Léonore tressaille. La subtile accentuation du dernier verbe est-elle le fruit de sa sensibilité exacerbée ou une volonté délibérée de sa mère ? Elle ne saurait le dire.
Après ce préambule pour le moins troublant, Jehanne entame son récit. Le timbre de sa voix s'approfondit sur des modulations lointaines ; ses yeux bruns plongent dans le ressouvenir.
— C'était une fin de septembre radieuse qui fleurait encore bon l'été. Les colchiques embaumaient les sous-bois. Le gibier – et tout particulièrement le cerf royal – pullulait dans la forêt d'Amboise. Urbain se joignait souvent aux parties de chasse du roi Louis. De fort beaux cortèges avec seigneurs en grands atours, meutes de chiens dressés à la battue, trompes cuivrées, serviteurs aux hanaps toujours pleins, le tout escorté de quelques bardes ou poètes.
Jehanne ralentit le pas le temps d'un sourire attendri.
— J'attendais mon premier enfant, toi, mais n'étais pas encore grosse au point de rester calfeutrée sous le soin vigilant de la sage-femme. Je suivais le train de ses dames, sur un pas plus placide.
Sa main plonge par un réflexe machinal vers les grains du rosaire et caresse les perles de prières, en quête de quelque soutien divin.

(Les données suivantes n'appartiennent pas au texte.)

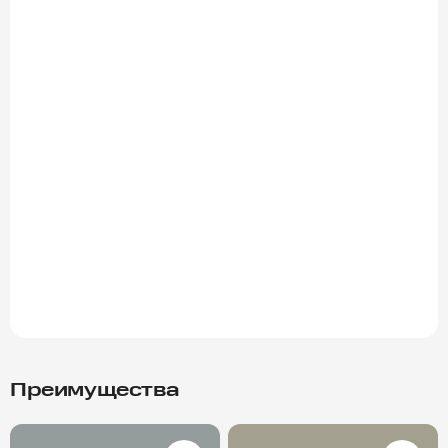
Преимущества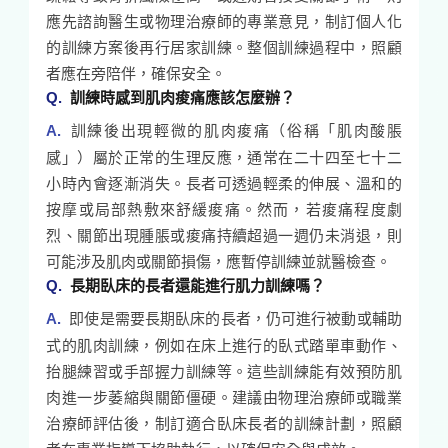
應先諮詢醫生或物理治療師的專業意見，制訂個人化
的訓練方案後再行居家訓練。整個訓練過程中，照顧
者應在旁陪伴，確保安全。
訓練時感到肌肉痠痛應該怎麼辦？
訓練後出現輕微的肌肉痠痛（俗稱「肌肉酸脹
感」）屬於正常的生理反應，通常在二十四至七十二
小時內會逐漸消失。長者可透過輕柔的伸展、溫和的
按摩或局部熱敷來舒緩痠痛。然而，若痠痛程度劇
烈、關節出現腫脹或痠痛持續超過一週仍未消退，則
可能涉及肌肉或關節損傷，應暫停訓練並就醫檢查。
長期臥床的長者還能進行肌力訓練嗎？
即使是需要長期臥床的長者，仍可進行被動或輔助
式的肌肉訓練，例如在床上進行的臥式踏單車動作、
抬腿練習或手部握力訓練等。這些訓練能有效預防肌
肉進一步萎縮與關節僵硬。建議由物理治療師或職業
治療師評估後，制訂適合臥床長者的訓練計劃，照顧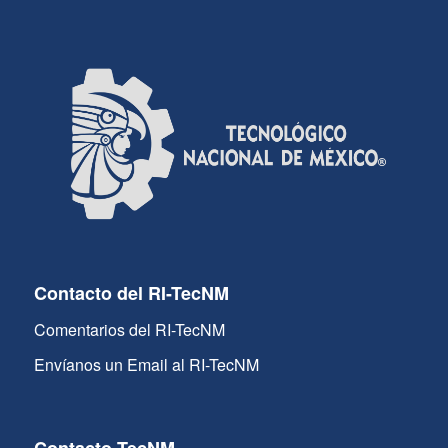
Contacto del RI-TecNM
Comentarios del RI-TecNM
Envíanos un Email al RI-TecNM
Contacto TecNM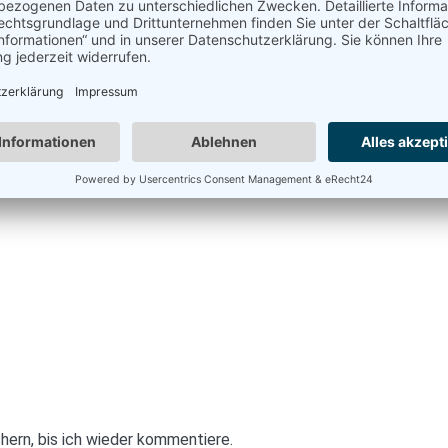
ern, bis ich wieder kommentiere.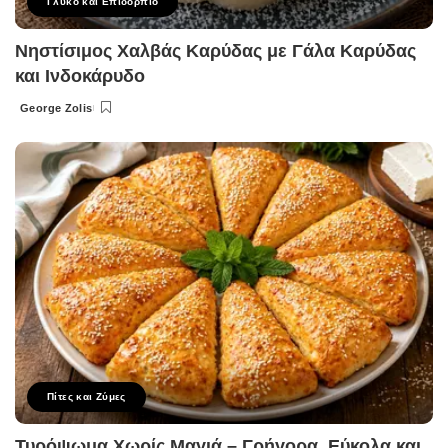
Γλυκό και Επιδόρπιο
Νηστίσιμος Χαλβάς Καρύδας με Γάλα Καρύδας
και Ινδοκάρυδο
George Zolis
Posted
by
Πίτες και Ζύμες
Τυρόψωμα Χωρίς Μαγιά – Γρήγορα, Εύκολα και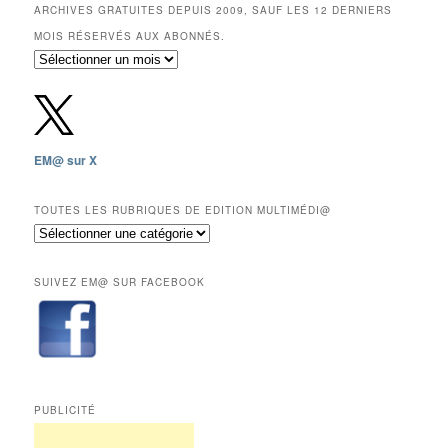
ARCHIVES GRATUITES DEPUIS 2009, SAUF LES 12 DERNIERS
MOIS RÉSERVÉS AUX ABONNÉS.
Archives
gratuites
depuis
2009,
sauf
les
EM@ sur X
12
derniers
mois
TOUTES LES RUBRIQUES DE EDITION MULTIMÉDI@
réservés
Toutes
aux
les
abonnés.
rubriques
SUIVEZ EM@ SUR FACEBOOK
de
Edition
Multimédi@
PUBLICITÉ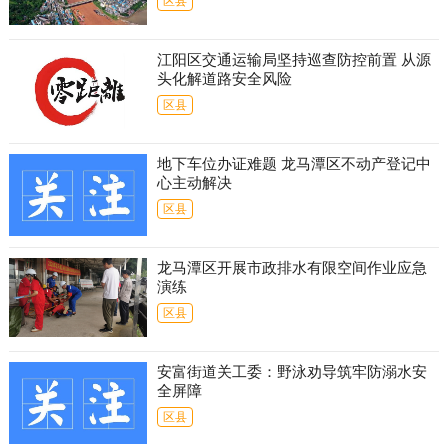
区县
江阳区交通运输局坚持巡查防控前置 从源
头化解道路安全风险
区县
地下车位办证难题 龙马潭区不动产登记中
心主动解决
区县
龙马潭区开展市政排水有限空间作业应急
演练
区县
安富街道关工委：野泳劝导筑牢防溺水安
全屏障
区县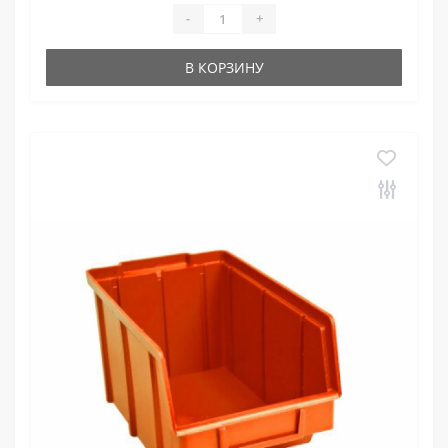
-
+
В КОРЗИНУ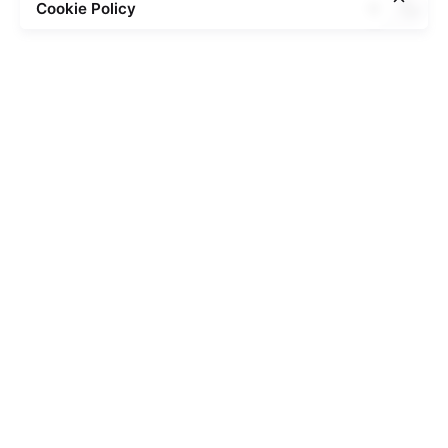
Cookie Policy
Posted by
admin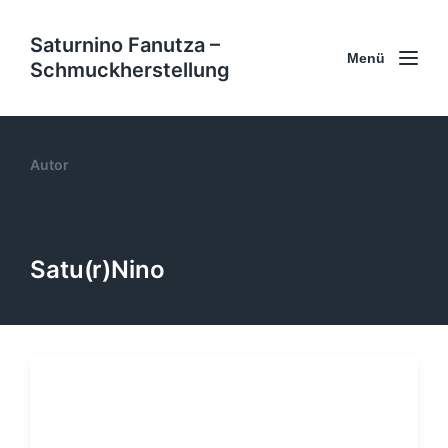
Saturnino Fanutza –
Menü
Schmuckherstellung
Autor
Satu(r)Nino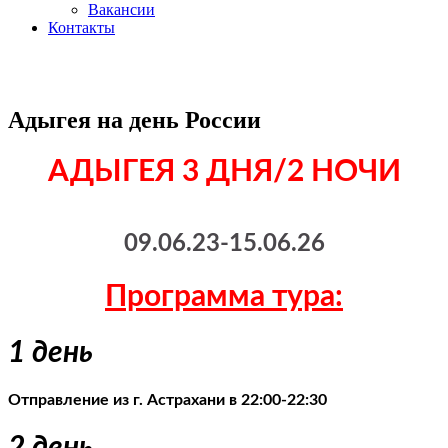
Вакансии
Контакты
Адыгея на день России
АДЫГЕЯ 3 ДНЯ/2 НОЧИ
09.06.23-15.06.26
Программа тура:
1 день
Отправление из г. Астрахани в 22:00-22:30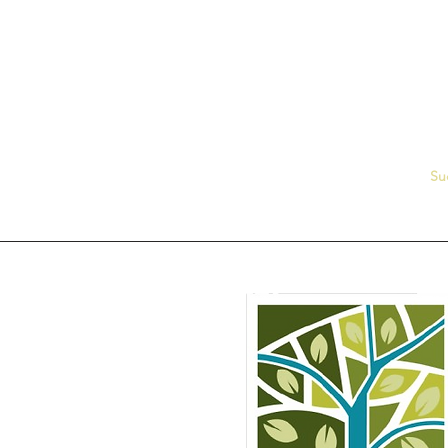
Su
rale Media Valle del Tirso
esso Municipio di Ottana
rtà n° 66 – 08020 Ottana
CF: 93062470914
info@distrettoruralemvt.it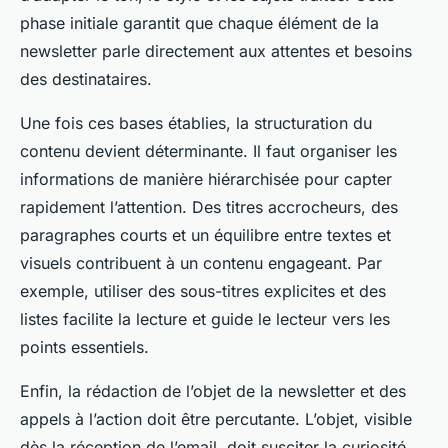
phase initiale garantit que chaque élément de la
newsletter parle directement aux attentes et besoins
des destinataires.
Une fois ces bases établies, la structuration du
contenu devient déterminante. Il faut organiser les
informations de manière hiérarchisée pour capter
rapidement l’attention. Des titres accrocheurs, des
paragraphes courts et un équilibre entre textes et
visuels contribuent à un contenu engageant. Par
exemple, utiliser des sous-titres explicites et des
listes facilite la lecture et guide le lecteur vers les
points essentiels.
Enfin, la rédaction de l’objet de la newsletter et des
appels à l’action doit être percutante. L’objet, visible
dès la réception de l’email, doit susciter la curiosité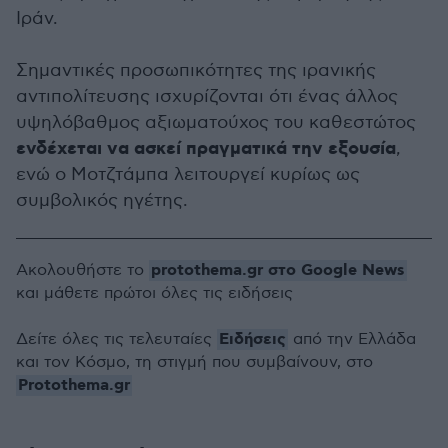
Ιράν.
Σημαντικές προσωπικότητες της ιρανικής
αντιπολίτευσης ισχυρίζονται ότι ένας άλλος
υψηλόβαθμος αξιωματούχος του καθεστώτος
ενδέχεται να ασκεί πραγματικά την εξουσία
,
ενώ ο Μοτζτάμπα λειτουργεί κυρίως ως
συμβολικός ηγέτης.
protothema.gr στο Google News
Ακολουθήστε το
και μάθετε πρώτοι όλες τις ειδήσεις
Ειδήσεις
Δείτε όλες τις τελευταίες
από την Ελλάδα
και τον Κόσμο, τη στιγμή που συμβαίνουν, στο
Protothema.gr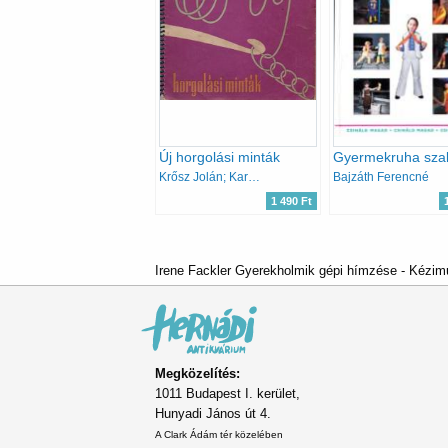
Új horgolási minták
Krősz Jolán; Karalyos Margit
Bajzáth Ferencné
1 490 Ft
Irene Fackler Gyerekholmik gépi hímzése - Kézimu
Megközelítés:
1011 Budapest I. kerület,
Hunyadi János út 4.
A Clark Ádám tér közelében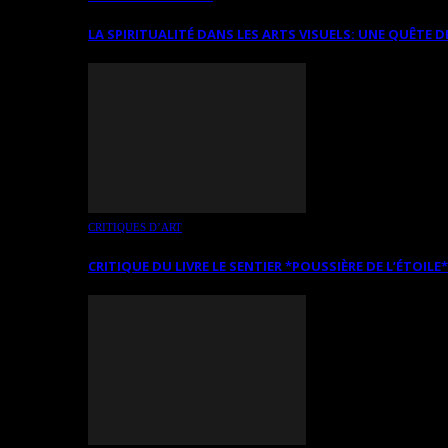
LA SPIRITUALITÉ DANS LES ARTS VISUELS: UNE QUÊTE D
CRITIQUES D’ART
CRITIQUE DU LIVRE LE SENTIER *POUSSIÈRE DE L’ÉTOILE*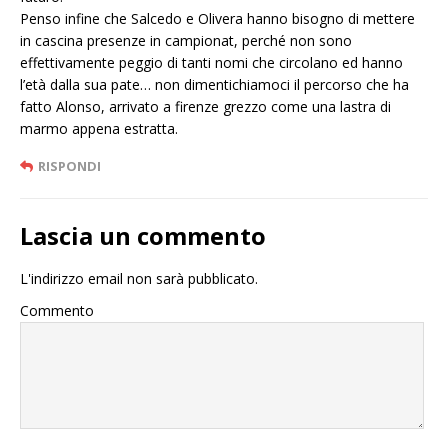
Penso infine che Salcedo e Olivera hanno bisogno di mettere
in cascina presenze in campionat, perché non sono
effettivamente peggio di tanti nomi che circolano ed hanno
l’età dalla sua pate… non dimentichiamoci il percorso che ha
fatto Alonso, arrivato a firenze grezzo come una lastra di
marmo appena estratta.
RISPONDI
Lascia un commento
L'indirizzo email non sarà pubblicato.
Commento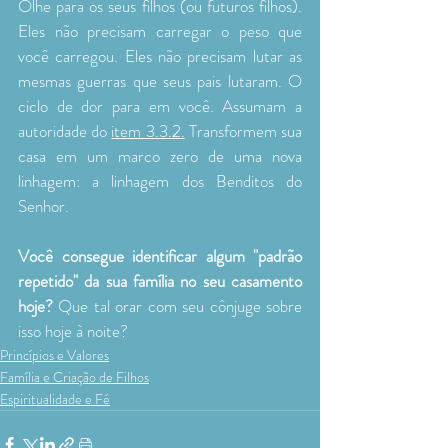
Olhe para os seus filhos (ou futuros filhos). 
Eles não precisam carregar o peso que 
você carregou. Eles não precisam lutar as 
mesmas guerras que seus pais lutaram. O 
ciclo de dor para em você. Assumam a 
autoridade do 
item 3.3.2.
 Transformem sua 
casa em um marco zero de uma nova 
linhagem: a linhagem dos Benditos do 
Senhor.
Você consegue identificar algum "padrão 
repetido" da sua família no seu casamento 
hoje?
 Que tal orar com seu cônjuge sobre 
isso hoje à noite?
Princípios e Valores
Família e Criação de Filhos
Espiritualidade e Fé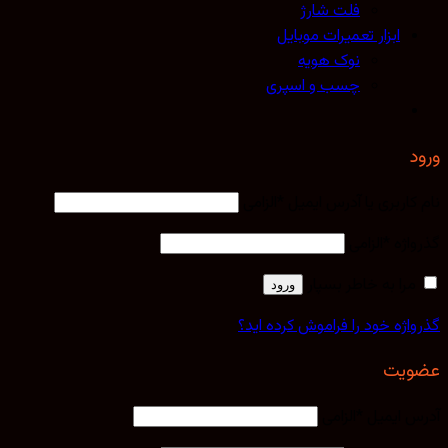
فلت شارژ
ابزار تعمیرات موبایل
نوک هویه
چسب و اسپری
کاربری یا آدرس ایمیل
*
الزامی
اژه
*
الزامی
مرا به خاطر بسپار
ورود
اژه خود را فراموش کرده اید؟
یت
 ایمیل
*
الزامی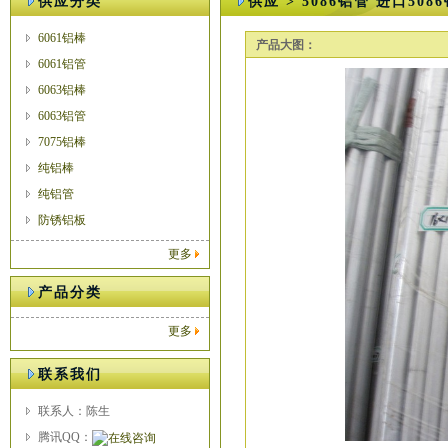
供应分类
供应 > 5086铝管 进口50
6061铝棒
产品大图：
6061铝管
6063铝棒
6063铝管
7075铝棒
纯铝棒
纯铝管
防锈铝板
更多
产品分类
更多
联系我们
联系人：陈生
腾讯QQ：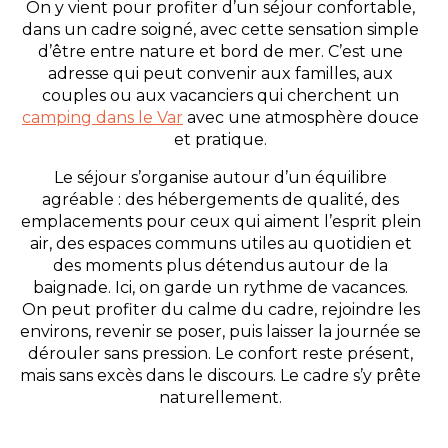
On y vient pour profiter d’un séjour confortable,
dans un cadre soigné, avec cette sensation simple
d’être entre nature et bord de mer. C’est une
adresse qui peut convenir aux familles, aux
couples ou aux vacanciers qui cherchent un
camping dans le Var
avec une atmosphère douce
et pratique.
Le séjour s’organise autour d’un équilibre
agréable : des hébergements de qualité, des
emplacements pour ceux qui aiment l’esprit plein
air, des espaces communs utiles au quotidien et
des moments plus détendus autour de la
baignade. Ici, on garde un rythme de vacances.
On peut profiter du calme du cadre, rejoindre les
environs, revenir se poser, puis laisser la journée se
dérouler sans pression. Le confort reste présent,
mais sans excès dans le discours. Le cadre s’y prête
naturellement.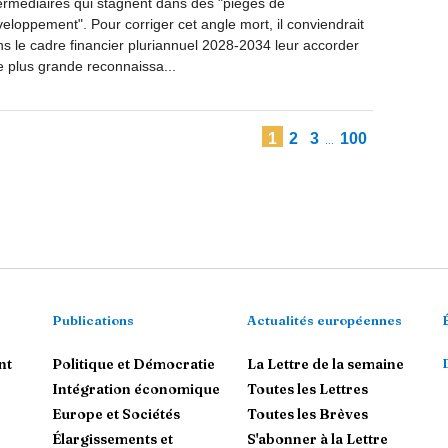
ermédiaires qui stagnent dans des "pièges de
eloppement". Pour corriger cet angle mort, il conviendrait
s le cadre financier pluriannuel 2028-2034 leur accorder
 plus grande reconnaissa...
1
2
3
100
...
Publications
Actualités européennes
nt
Politique et Démocratie
La Lettre de la semaine
Intégration économique
Toutes les Lettres
Europe et Sociétés
Toutes les Brèves
Élargissements et
S'abonner à la Lettre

— J'ignore ce qui a pu se produire. Me suis-je arrêtée pour cueillir quelques fleurs ? Rêvassai-je un instant sur la ritournelle d'une mésange ? M'écartai-je pour soulager quelque besoin naturel ? Je me souviens avoir relevé la tête pour ne trouver, en guise de compagnes, que les ramures mordorées des frênes, aulnes et chênes. Les bruits de la chasse me parvenaient, étouffés par les frondaisons. Je piquai les flancs de ma jument à leur poursuite, mais ils se refusaient à moi, toujours plus distants, toujours plus moqueurs.
Léonore remonte le pan de son châle sur ses épaules, saisie d'un frisson. La voix maternelle, habituellement si paisible, vibre d'une réminiscence d'angoisse.
— J'ignorais où je me trouvais, je ne reconnaissais aucun sentier. Le jour déclinait. La forêt, si accueillante sous les rayons du soleil, s'habillait d'un manteau de menace. Les fourrés se peuplaient de craquements. J'étais perdue.